Well, I just thought it would be fair to show the whole thing.  And also in the interest of fairness I will also remind you of the post about Dr. Mat our bentist.


From Marci's "... things you don't expect to hear from the backseat ..."

"LEGOs are dangerous ... but fun."



 Yep.  And weird, LEGOs are very, very weird - around here at least...


Friday, August 30, 2013

Factual Post


Truth:


I look exactly like this:

See what I mean:



From Marci's "... things you don't expect to hear from the backseat ..."

"This guy's new, so sorry if he shoots you."



Never trust the new LEGO guy, ever... 


Tuesday, August 27, 2013

Post Gaps


I worry sometimes about the gaps here on ihopeiwinatoaster, I worry that in later years the boys might think I wasn't thinking of them or there was nothing noteworthy or that I stopped caring or...

Well, you get the picture.  I have plenty of material, so much in fact that I would like to do a post a day for the month of September to get caught up so I can begin to use the fodder which will be coming home from school this year.

The problem is, and I mention this often, to the point of obsession, I can't seem to find the time and that really frustrates me.  Anyone who takes care of a household knows the feeling, I could list, right now, twenty - at least - things I should be doing right now.  I'll get some of them done, others I will put off, and, truth be told, this blog is one of things that always seems to get put off.  I put off my music as well, in fact just today I cased up my guitars and music and put them on a storage shelf because I needed the space on my workbench, which seconds as a music area, to sort out some paint and painting supplies.

Sometimes, I want to apologize to myself for it, but, I guess I don't want it enough, or I don't have very good time management skills or, and this is the best guess, I am overwhelmed.

And, on top of everything else, today I am going to use some pictures my dear wife already posted on Facebook of the boys first day in Third Grade:



I think this one is pretty good, the look, well, reasonable ,



This one seems nice enough.


This one is probably my favorite, though.  It really captures the spirit of the summer break don't you think.


I, of course, realize that this is a lackluster post.  I might not even it post on the Facebook page.  But, the laundry is on its final spin, the grocery store is calling and there is painting and yardwork and...


From Marci's "... things you don't expect to hear from the backseat ..."
 

"I have not found my true potential yet."


Ain't that the truth...

Wednesday, August 21, 2013

Blog Block


(Zoning is a very odd looking word.)

I am having trouble lately getting to my computer.  Oh sure, I have some writer issues, you know, direction, voice, tone - little stuff like that - and,  actually, I have been letting myself get a little too thinky and afraid to write too much hit publish, but, that's not what I mean.

And it's true that some of the things I want to talk about don't really belong on this blog, stuff about me and how I got to this point and love and self-image and self-doubt.  I'd like to talk about my musical journey and how, after four decades it has hit a final, it seems, insurmountable wall.

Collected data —

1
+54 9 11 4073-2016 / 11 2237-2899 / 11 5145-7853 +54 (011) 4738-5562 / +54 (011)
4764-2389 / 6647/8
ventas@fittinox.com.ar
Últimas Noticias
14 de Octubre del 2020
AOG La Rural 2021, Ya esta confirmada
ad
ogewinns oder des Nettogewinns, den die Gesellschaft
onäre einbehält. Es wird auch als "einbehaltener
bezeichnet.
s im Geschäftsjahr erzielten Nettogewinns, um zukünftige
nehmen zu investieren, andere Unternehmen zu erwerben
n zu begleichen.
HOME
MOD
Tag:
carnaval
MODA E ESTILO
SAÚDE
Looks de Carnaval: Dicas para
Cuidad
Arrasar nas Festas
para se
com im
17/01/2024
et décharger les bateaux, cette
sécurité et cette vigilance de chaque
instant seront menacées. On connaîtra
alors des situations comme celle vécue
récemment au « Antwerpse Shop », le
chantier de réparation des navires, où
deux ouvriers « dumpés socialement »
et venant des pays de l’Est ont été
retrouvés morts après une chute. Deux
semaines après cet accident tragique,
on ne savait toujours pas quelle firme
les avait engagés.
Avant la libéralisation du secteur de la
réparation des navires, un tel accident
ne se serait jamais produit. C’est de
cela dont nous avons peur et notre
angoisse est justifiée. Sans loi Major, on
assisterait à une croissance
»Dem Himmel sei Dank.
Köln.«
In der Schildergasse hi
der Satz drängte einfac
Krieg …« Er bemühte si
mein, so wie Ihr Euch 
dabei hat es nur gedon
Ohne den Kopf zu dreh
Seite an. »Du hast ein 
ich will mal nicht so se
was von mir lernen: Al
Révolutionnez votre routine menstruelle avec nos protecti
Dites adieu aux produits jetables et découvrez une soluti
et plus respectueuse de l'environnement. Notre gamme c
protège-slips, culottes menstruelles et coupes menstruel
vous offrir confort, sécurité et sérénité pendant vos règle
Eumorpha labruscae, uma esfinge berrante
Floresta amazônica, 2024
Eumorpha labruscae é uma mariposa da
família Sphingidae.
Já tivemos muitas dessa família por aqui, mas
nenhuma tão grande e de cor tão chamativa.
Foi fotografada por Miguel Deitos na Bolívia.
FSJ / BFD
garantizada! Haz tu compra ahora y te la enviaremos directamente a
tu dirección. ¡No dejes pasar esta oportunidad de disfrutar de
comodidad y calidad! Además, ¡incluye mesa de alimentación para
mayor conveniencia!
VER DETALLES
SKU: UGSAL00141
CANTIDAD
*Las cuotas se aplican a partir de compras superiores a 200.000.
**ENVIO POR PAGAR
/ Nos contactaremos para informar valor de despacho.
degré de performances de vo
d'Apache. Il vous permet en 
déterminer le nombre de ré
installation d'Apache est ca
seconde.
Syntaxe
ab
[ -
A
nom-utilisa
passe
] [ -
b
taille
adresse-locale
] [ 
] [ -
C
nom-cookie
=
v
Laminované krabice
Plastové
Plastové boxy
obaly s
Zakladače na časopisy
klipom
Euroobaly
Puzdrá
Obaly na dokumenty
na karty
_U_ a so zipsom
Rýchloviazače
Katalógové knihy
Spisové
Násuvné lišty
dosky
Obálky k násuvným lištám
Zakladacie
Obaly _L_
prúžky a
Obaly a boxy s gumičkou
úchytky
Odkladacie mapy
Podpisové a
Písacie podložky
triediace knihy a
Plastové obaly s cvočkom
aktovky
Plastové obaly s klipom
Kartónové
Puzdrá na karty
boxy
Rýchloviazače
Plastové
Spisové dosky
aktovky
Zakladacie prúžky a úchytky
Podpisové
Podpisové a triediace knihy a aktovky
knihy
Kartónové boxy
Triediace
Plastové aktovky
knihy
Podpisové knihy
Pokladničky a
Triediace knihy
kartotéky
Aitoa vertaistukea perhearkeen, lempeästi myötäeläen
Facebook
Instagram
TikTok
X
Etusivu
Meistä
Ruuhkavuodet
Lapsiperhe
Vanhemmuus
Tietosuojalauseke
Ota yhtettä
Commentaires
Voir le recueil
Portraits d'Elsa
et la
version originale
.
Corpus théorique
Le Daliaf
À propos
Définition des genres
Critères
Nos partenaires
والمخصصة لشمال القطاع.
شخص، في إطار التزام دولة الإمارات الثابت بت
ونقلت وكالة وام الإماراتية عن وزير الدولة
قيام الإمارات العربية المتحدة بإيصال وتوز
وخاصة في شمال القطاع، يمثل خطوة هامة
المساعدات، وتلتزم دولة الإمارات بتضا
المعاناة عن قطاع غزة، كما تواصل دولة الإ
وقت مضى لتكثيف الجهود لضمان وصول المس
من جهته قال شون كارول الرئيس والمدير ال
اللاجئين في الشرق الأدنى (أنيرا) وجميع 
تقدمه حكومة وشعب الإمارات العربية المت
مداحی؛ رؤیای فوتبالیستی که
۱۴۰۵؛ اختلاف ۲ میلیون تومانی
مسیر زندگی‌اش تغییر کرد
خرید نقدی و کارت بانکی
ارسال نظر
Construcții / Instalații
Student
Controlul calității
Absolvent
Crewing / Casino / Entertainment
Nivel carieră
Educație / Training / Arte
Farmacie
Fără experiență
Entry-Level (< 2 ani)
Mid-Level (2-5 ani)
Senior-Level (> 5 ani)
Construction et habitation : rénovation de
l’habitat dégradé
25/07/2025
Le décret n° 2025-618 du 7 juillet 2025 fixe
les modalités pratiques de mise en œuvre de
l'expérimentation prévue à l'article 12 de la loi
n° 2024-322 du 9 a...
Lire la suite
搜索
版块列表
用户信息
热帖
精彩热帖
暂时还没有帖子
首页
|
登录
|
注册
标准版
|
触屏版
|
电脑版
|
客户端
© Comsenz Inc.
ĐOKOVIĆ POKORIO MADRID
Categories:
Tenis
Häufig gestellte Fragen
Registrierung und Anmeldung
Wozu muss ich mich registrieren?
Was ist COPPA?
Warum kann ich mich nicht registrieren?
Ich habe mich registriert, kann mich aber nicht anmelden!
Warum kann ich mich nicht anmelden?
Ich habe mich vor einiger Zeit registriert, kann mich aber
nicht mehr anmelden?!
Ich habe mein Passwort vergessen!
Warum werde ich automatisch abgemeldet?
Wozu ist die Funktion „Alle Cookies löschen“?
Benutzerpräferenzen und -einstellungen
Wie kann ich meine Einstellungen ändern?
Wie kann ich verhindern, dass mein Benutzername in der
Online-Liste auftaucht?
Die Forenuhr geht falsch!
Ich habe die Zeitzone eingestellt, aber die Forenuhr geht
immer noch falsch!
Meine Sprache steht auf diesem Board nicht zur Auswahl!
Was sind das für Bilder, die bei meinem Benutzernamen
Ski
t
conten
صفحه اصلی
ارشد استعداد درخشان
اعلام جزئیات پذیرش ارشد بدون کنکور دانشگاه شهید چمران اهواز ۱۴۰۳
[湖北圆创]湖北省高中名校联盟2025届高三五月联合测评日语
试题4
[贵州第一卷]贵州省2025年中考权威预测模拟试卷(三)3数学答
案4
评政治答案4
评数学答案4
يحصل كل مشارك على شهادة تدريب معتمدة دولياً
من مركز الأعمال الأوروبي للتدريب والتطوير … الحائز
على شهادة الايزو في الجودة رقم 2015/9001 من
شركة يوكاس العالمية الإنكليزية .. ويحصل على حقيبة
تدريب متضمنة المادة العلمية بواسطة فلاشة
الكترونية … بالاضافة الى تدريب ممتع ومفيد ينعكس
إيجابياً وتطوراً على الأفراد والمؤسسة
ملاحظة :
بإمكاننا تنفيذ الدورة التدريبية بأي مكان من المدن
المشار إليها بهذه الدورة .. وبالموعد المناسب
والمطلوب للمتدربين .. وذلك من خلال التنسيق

Job item A — In the blog text, what did the writer case up and move to a storage shelf to free space on the workbench?
Job item B — Extract the passage of the blog text between "Wednesday, August 21, 2013" and "seems, insurmountable wall.", inclusive.

Task result A — The writer's guitars and music.

Task result B —
Wednesday, August 21, 2013

Blog Block


(Zoning is a very odd looking word.)

I am having trouble lately getting to my computer.  Oh sure, I have some writer issues, you know, direction, voice, tone - little stuff like that - and,  actually, I have been letting myself get a little too thinky and afraid to write too much hit publish, but, that's not what I mean.

And it's true that some of the things I want to talk about don't really belong on this blog, stuff about me and how I got to this point and love and self-image and self-doubt.  I'd like to talk about my musical journey and how, after four decades it has hit a final, it seems, insurmountable wall.